Exercise data |
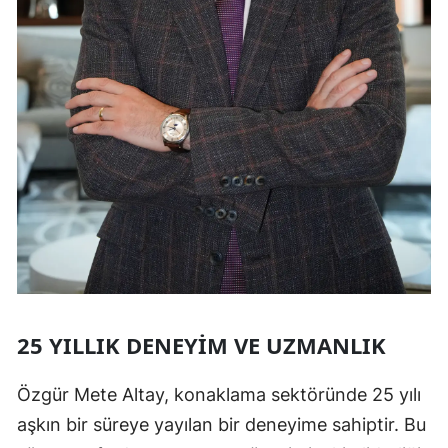
25 YILLIK DENEYIM VE UZMANLIK
Özgür Mete Altay, konaklama sektöründe 25 yılı
aşkın bir süreye yayılan bir deneyime sahiptir. Bu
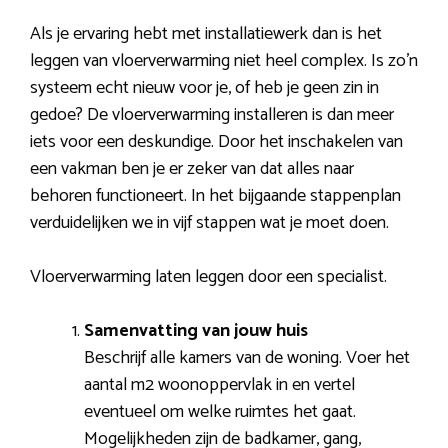
Als je ervaring hebt met installatiewerk dan is het
leggen van vloerverwarming niet heel complex. Is zo’n
systeem echt nieuw voor je, of heb je geen zin in
gedoe? De vloerverwarming installeren is dan meer
iets voor een deskundige. Door het inschakelen van
een vakman ben je er zeker van dat alles naar
behoren functioneert. In het bijgaande stappenplan
verduidelijken we in vijf stappen wat je moet doen.
Vloerverwarming laten leggen door een specialist.
Samenvatting van jouw huis
Beschrijf alle kamers van de woning. Voer het
aantal m2 woonoppervlak in en vertel
eventueel om welke ruimtes het gaat.
Mogelijkheden zijn de badkamer, gang,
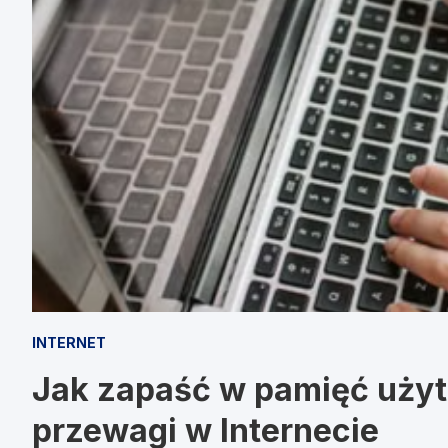
INTERNET
Jak zapaść w pamięć uży
przewagi w Internecie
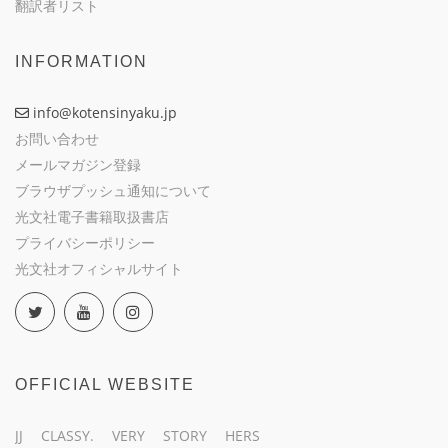
翻訳者リスト
INFORMATION
info@kotensinyaku.jp
お問い合わせ
メールマガジン登録
ブラウザプッシュ通知について
光文社電子書籍取扱書店
プライバシーポリシー
光文社オフィシャルサイト
OFFICIAL WEBSITE
JJ
CLASSY.
VERY
STORY
HERS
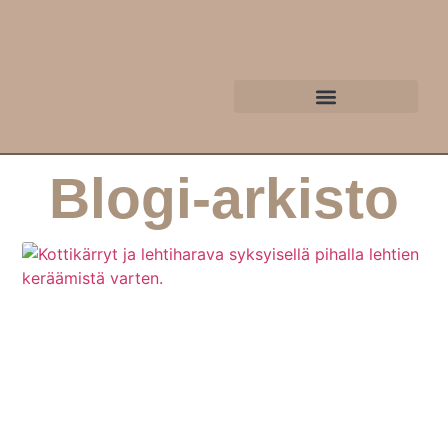
Blogi-arkisto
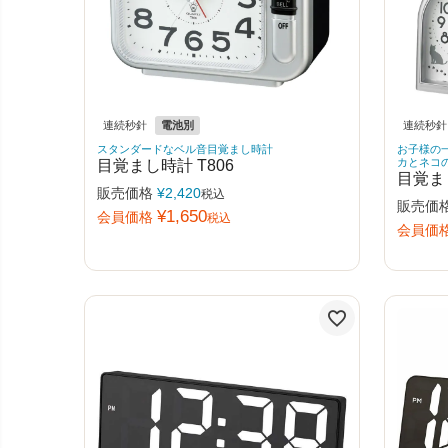
連続秒針
電池別
連続秒針
スタンダードなベル音目覚まし時計
お子様の
目覚まし時計 T806
カとネコ
目覚まし
販売価格
¥
2,420
税込
販売価
¥
1,650
会員価格
税込
会員価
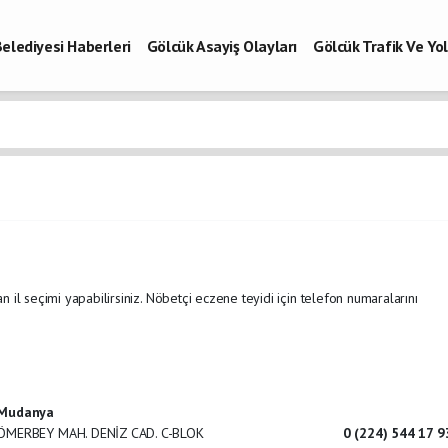
elediyesi Haberleri
Gölcük Asayiş Olayları
Gölcük Trafik Ve Y
Vefatlar
Son Dakika Kocaeli
Gölcükspor Haberleri
Kocaeli Büy
aberleri
n il seçimi yapabilirsiniz. Nöbetçi eczene teyidi için telefon numaralarını
Mudanya
ÖMERBEY MAH. DENİZ CAD. C-BLOK
0 (224) 544 17 9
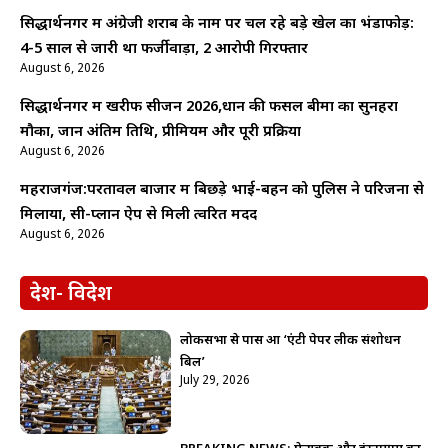
सिद्धार्थनगर में अंग्रेजी शराब के नाम पर चल रहे बड़े खेल का भंडाफोड़:
4-5 साल से जारी था फर्जीवाड़ा, 2 आरोपी गिरफ्तार
August 6, 2026
सिद्धार्थनगर में खरीफ सीजन 2026,धान की फसल बीमा का सुनहरा
मौका, जानें अंतिम तिथि, प्रीमियम और पूरी प्रक्रिया
August 6, 2026
महराजगंज:परतावल बाजार में बिछड़े भाई-बहन को पुलिस ने परिजनों से
मिलाया, सी-प्लान ऐप से मिली त्वरित मदद
August 6, 2026
देश- विदेश
लोकसभा से पास हुआ ‘एंटी पेपर लीक संशोधन
बिल’
July 29, 2026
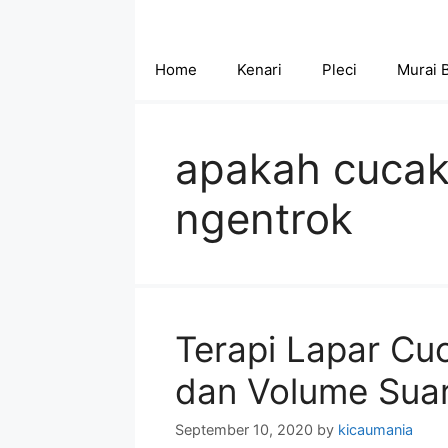
Skip
to
content
Home
Kenari
Pleci
Murai 
apakah cucak 
ngentrok
Terapi Lapar Cu
dan Volume Sua
September 10, 2020
by
kicaumania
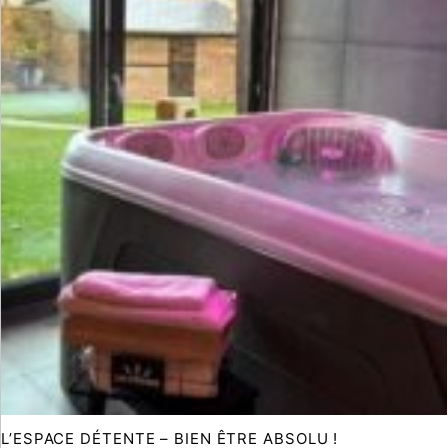
L’ESPACE DÉTENTE – BIEN ÊTRE ABSOLU !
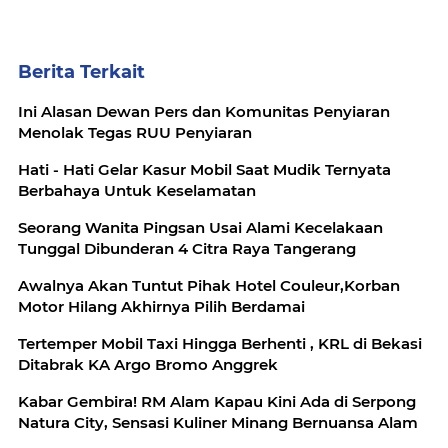
Berita Terkait
Ini Alasan Dewan Pers dan Komunitas Penyiaran
Menolak Tegas RUU Penyiaran
Hati - Hati Gelar Kasur Mobil Saat Mudik Ternyata
Berbahaya Untuk Keselamatan
Seorang Wanita Pingsan Usai Alami Kecelakaan
Tunggal Dibunderan 4 Citra Raya Tangerang
Awalnya Akan Tuntut Pihak Hotel Couleur,Korban
Motor Hilang Akhirnya Pilih Berdamai
Tertemper Mobil Taxi Hingga Berhenti , KRL di Bekasi
Ditabrak KA Argo Bromo Anggrek
Kabar Gembira! RM Alam Kapau Kini Ada di Serpong
Natura City, Sensasi Kuliner Minang Bernuansa Alam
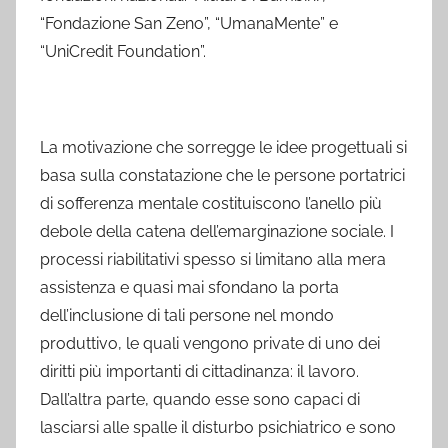
“Fondazione San Zeno”, “UmanaMente” e
“UniCredit Foundation”.
La motivazione che sorregge le idee progettuali si
basa sulla constatazione che le persone portatrici
di sofferenza mentale costituiscono l’anello più
debole della catena dell’emarginazione sociale. I
processi riabilitativi spesso si limitano alla mera
assistenza e quasi mai sfondano la porta
dell’inclusione di tali persone nel mondo
produttivo, le quali vengono private di uno dei
diritti più importanti di cittadinanza: il lavoro.
Dall’altra parte, quando esse sono capaci di
lasciarsi alle spalle il disturbo psichiatrico e sono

What this task involves | Repeat the listing from its first line and stop after the line that contains "przewagi w Internecie". Leave the pictures out.

Your solution |
25 YILLIK DENEYIM VE UZMANLIK
Özgür Mete Altay, konaklama sektöründe 25 yılı
aşkın bir süreye yayılan bir deneyime sahiptir. Bu
Als je ervaring hebt met installatiewerk dan is het
leggen van vloerverwarming niet heel complex. Is zo’n
systeem echt nieuw voor je, of heb je geen zin in
gedoe? De vloerverwarming installeren is dan meer
iets voor een deskundige. Door het inschakelen van
een vakman ben je er zeker van dat alles naar
behoren functioneert. In het bijgaande stappenplan
verduidelijken we in vijf stappen wat je moet doen.
Vloerverwarming laten leggen door een specialist.
Samenvatting van jouw huis
Beschrijf alle kamers van de woning. Voer het
aantal m2 woonoppervlak in en vertel
eventueel om welke ruimtes het gaat.
Mogelijkheden zijn de badkamer, gang,
INTERNET
Jak zapaść w pamięć uży
przewagi w Internecie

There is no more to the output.